U.S. Federal Corporate Income Tax

 

Temporary differences between financial statement carrying amounts and the tax basis of assets and liabilities and tax credit and operating loss carryforward that create deferred tax assets and liabilities are as follows:

 

   2021   2020 
Tax Operating Loss Carryforward - USA  $10,800,000   $9,800,000 
Other   -    - 
Valuation Allowance - USA   (10,800,000)   (9,800,000)
 Deferred Tax Assets, Net  $-   $- 

 

The valuation allowance increased approximately $0.5 million, primarily as a result of the increased net operating losses of our U.S.- based segment.

 

As of December 31, 2021, we had federal net operating loss carryforwards for income tax purposes of approximately $29 million which will begin to expire in 2025. We also have Arizona net operating loss carryforwards for income tax purposes of approximately $2.0 million which expire after five years. These carryforwards have been utilized in the determination of the deferred income taxes for financial statement purposes. The following table accounts for federal net operating loss carryforwards only.

 

Year Ending  Net Operating   Year of 
December 31,  Loss:   Expiration 
2021  $1,000,000    2041 
2020   590,000    2040 
2019   260,000    2039 
2018   160,000    2038 
2017   140,000    2037 
2016   1,640,000    2036 
2015   3,400,000    2035 
2014   5,230,000    2034 
2013   5,600,000    2033 
2012   2,850,000    2032 
2011   2,427,000    2031 
2010   1,799,000    2030 
2009   1,750,000    2029 
2008   1,308,000    2028 
2007   429,000    2027 
2006   476,000    2026 
2005   414,000    2025 

 

Taiwan (Republic of China) Corporate Tax

 

Sole-Vision Technologies, Inc. is a subsidiary of the Company which is operating in Taiwan as a profit-seeking enterprise. Its applicable corporate income tax rate is 17%. In addition, Taiwan’s corporate tax system allows the government to levy a 10% profit retention tax on undistributed earnings for the prior year. This tax will not be provided if the company distributed the earnings before the ended of the fiscal year.

 

According to the Taiwan corporate income tax (“TCIT”) reporting system, the TCIT sales cut-off base is concurrent with the business tax classified as value-added type (“VAT”) which will be reported to the Ministry of Finance (“MOF”) on a bi-monthly basis. Since the VAT and TCIT are accounted for on a VAT tax basis that recorded all sales on business tax on a VAT tax reporting system, the Company is bound to report the TCIT according to the MOF prescribed tax reporting rules.
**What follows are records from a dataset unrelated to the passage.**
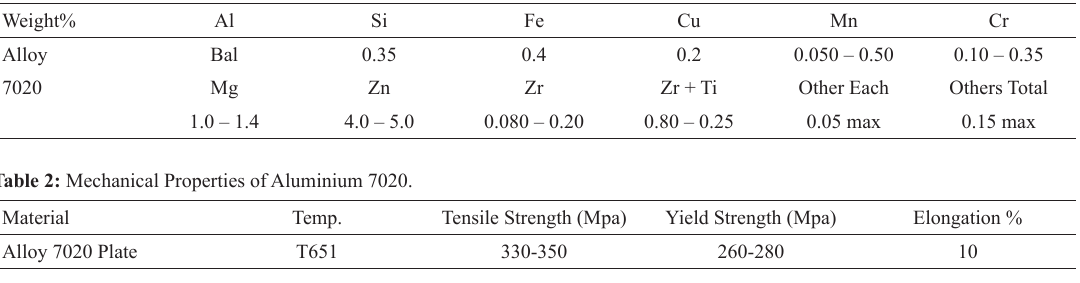
Figure 1: Experimental Setup and Tool profile. Table 1: Chemical Composition of Aluminium Alloy 7020.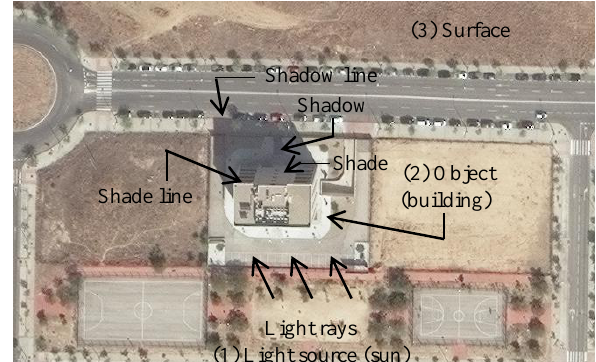
Figure 1. Shadow conditions using real satellite image.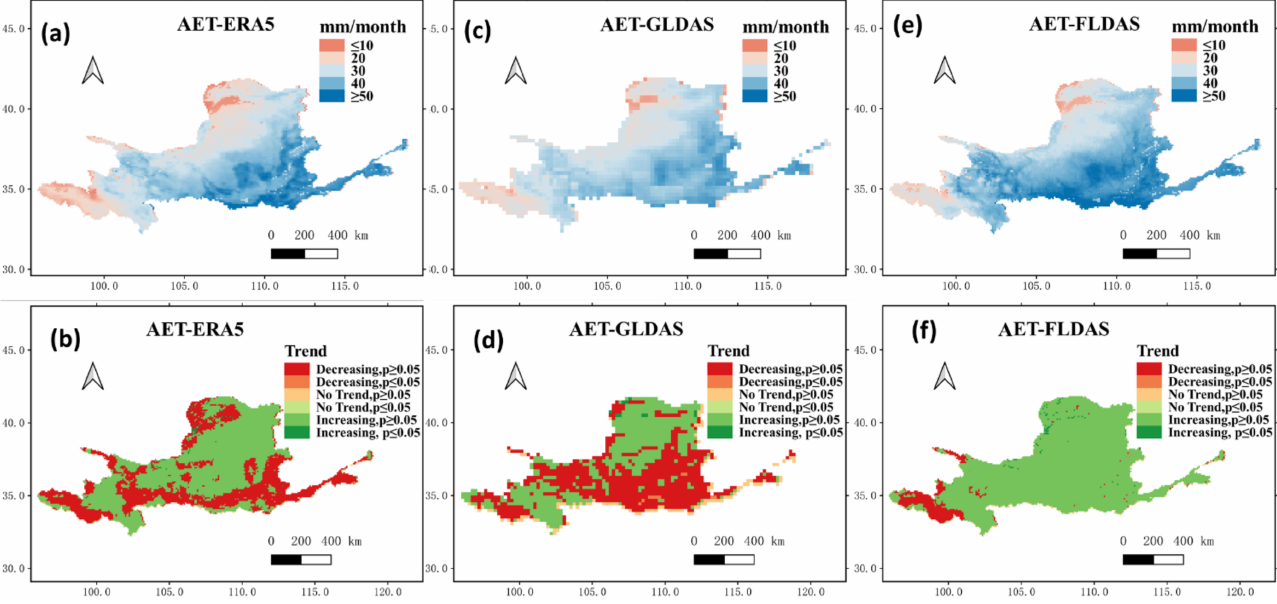
Figure 4. Spatial distribution ( a – e ) and trends ( b – f ) of monthly mean values of actual ET in the YRB with three different input data sources, ERA5: ( a , b ); GLDAS: ( c , d ); FLDAS: ( e , f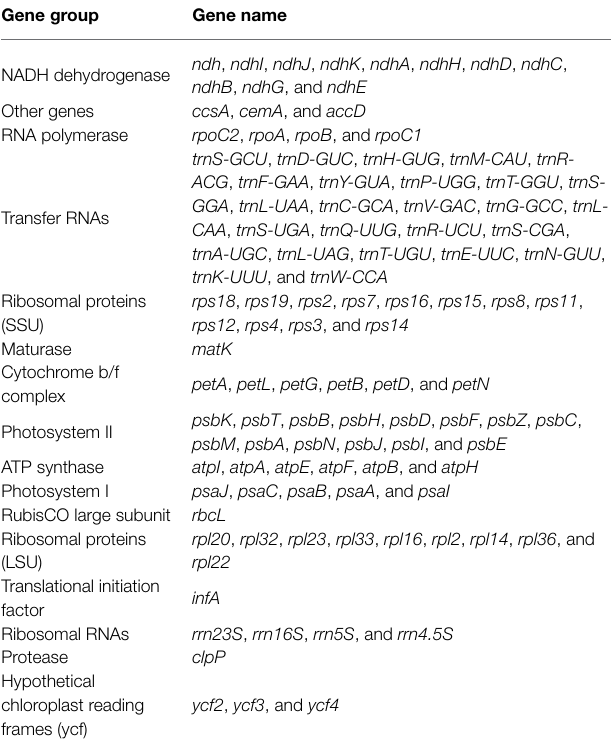
TABLE 3 | List of genes in the E. breviscapus cp genome.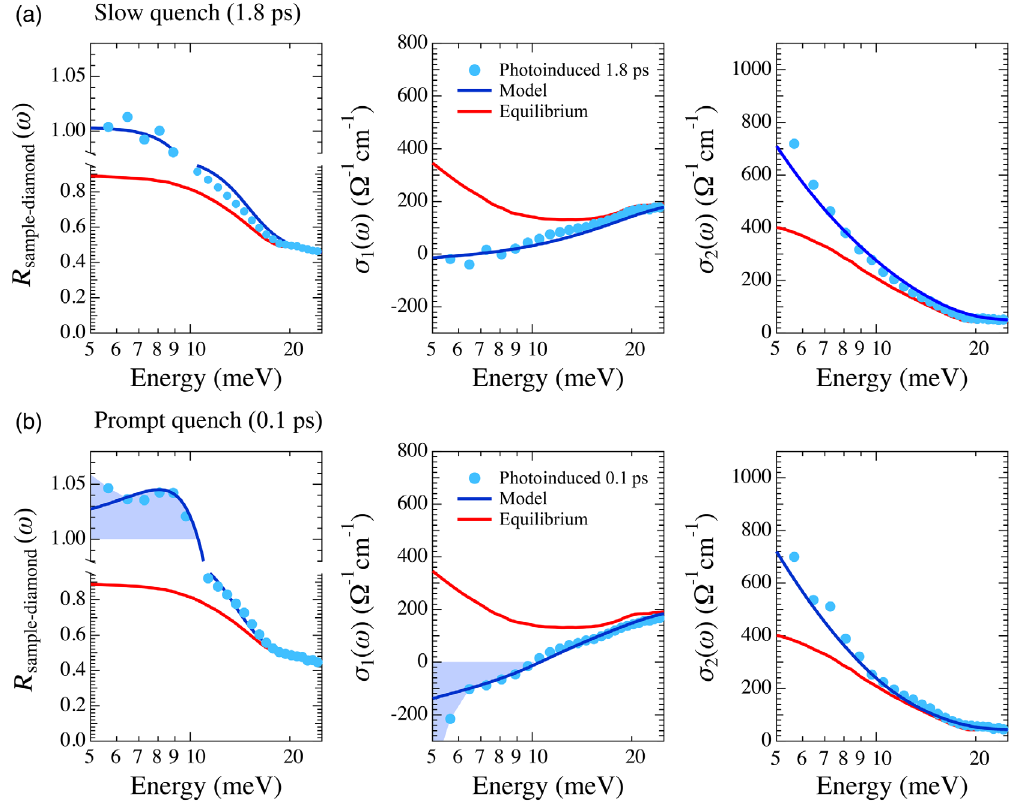
FIG. 4. (a) Reflectivity and complex optical conductivity (sample-diamond interface) of K 3 C 60 measured at equilibrium (red solid curves) and at the peak of the pump-probe response (light-blue dots) with a pump-pulse duration of 1800 fs. For nonequilibrium systems, we present inferred local quantities at the sample-diamond interface as discussed in Sec. V and Appendix A. (b) Same quantities, measured with a pump-pulse duration of 100 fs. The shaded area highlights the frequency range where amplification is observed. All data are taken at T ¼ 100 K and at a fluence of 4 . 5 mJ = cm 2 . The blue solid curves are the optical conductivity and reflectivity calculated from the theoretical model, taking into account Higgs modulations. The corresponding fit parameters are shown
Under the VAT tax reporting system, sales cut-off did not take the accrual base but rather on a VAT taxable reporting basis. Therefore, when the company adopted US GAAP on accrual basis, the sales cut-off TCIT timing difference which derived from the VAT reporting system will create a temporary sales cut-off timing difference and this difference is reflected in the deferred tax assets or liabilities calculations.